== Data ==
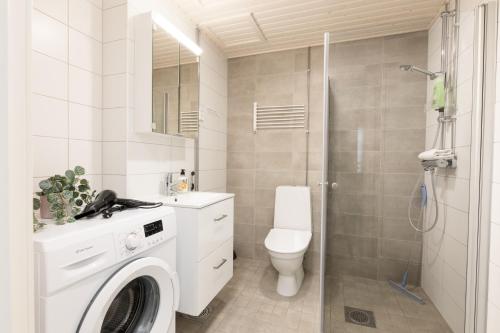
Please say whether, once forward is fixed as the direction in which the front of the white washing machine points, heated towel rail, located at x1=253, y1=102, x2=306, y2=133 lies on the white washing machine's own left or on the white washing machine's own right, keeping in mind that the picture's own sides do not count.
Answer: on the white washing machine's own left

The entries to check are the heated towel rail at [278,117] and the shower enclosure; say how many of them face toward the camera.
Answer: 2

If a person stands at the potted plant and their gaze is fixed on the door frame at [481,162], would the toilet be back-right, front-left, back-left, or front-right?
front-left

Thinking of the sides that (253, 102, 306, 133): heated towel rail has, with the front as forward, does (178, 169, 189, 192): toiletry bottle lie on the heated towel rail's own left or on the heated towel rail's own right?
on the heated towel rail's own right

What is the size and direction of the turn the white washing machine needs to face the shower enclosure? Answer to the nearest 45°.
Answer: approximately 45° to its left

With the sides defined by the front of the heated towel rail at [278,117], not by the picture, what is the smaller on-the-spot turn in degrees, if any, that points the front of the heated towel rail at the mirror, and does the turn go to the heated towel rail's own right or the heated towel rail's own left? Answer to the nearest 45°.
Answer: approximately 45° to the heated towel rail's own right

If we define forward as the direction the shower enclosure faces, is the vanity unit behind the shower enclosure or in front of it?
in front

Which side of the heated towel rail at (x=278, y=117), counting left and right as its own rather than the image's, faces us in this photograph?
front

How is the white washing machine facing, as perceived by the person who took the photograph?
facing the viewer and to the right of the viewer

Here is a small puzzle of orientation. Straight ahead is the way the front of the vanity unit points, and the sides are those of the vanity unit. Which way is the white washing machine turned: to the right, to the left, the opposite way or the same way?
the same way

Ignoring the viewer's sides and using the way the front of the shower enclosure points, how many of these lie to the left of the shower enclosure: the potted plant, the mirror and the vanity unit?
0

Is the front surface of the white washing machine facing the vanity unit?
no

--

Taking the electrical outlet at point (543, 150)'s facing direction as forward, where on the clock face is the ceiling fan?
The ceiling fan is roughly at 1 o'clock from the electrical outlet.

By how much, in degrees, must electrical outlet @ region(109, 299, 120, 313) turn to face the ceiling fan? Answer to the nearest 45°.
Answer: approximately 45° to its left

---

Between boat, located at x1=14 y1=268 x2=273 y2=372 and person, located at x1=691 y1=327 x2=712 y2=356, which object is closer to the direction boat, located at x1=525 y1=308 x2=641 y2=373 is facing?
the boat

== Problem to solve ==
Recast the lines above, from the line containing "With the sides" through the line containing "Answer: approximately 45° to the", as a JSON list of strings with one string per line and blank lines omitted.

== Completed task ==
[
  "With the sides defined by the front of the heated towel rail at [278,117], not by the picture, what is the smaller on-the-spot turn in degrees, if any, that points the front of the heated towel rail at the mirror, and does the turn go to the heated towel rail's own right or the heated towel rail's own left? Answer to the nearest 45°.",
  "Answer: approximately 45° to the heated towel rail's own right"
]